(EXERCISE)
Copy, without any change, the lines from the one that holds "centrada en las personas con el propósito de" through the final line of the material below.

(Beginning of GIVEN ENTRIES)

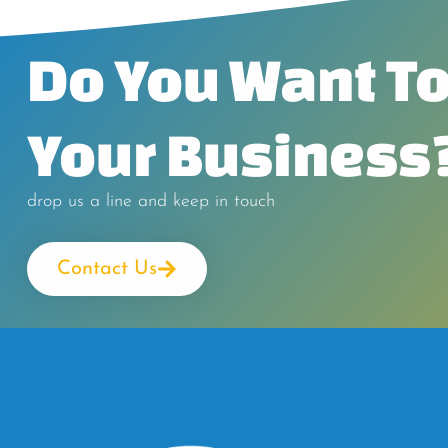
Do You Want To
Your Business
drop us a line and keep in touch
Contact Us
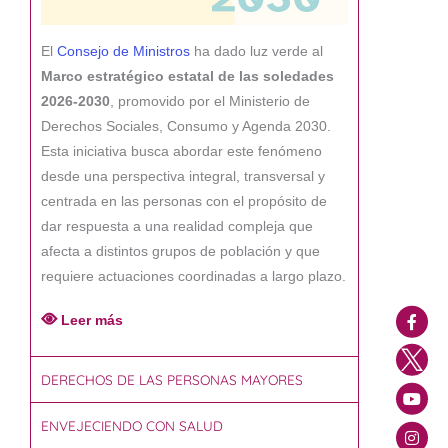
El
Consejo de Ministros
ha dado luz verde al
Marco estratégico estatal de las soledades
2026-2030
, promovido por el Ministerio de
Derechos Sociales, Consumo y Agenda 2030.
Esta iniciativa busca abordar este fenómeno
desde una perspectiva integral, transversal y
centrada en las personas con el propósito de
dar respuesta a una realidad compleja que
afecta a distintos grupos de población y que
requiere actuaciones coordinadas a largo plazo.
Leer más
DERECHOS DE LAS PERSONAS MAYORES
ENVEJECIENDO CON SALUD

(End of GIVEN ENTRIES)

(TASK RESPONSE)
centrada en las personas con el propósito de
dar respuesta a una realidad compleja que
afecta a distintos grupos de población y que
requiere actuaciones coordinadas a largo plazo.
Leer más
DERECHOS DE LAS PERSONAS MAYORES
ENVEJECIENDO CON SALUD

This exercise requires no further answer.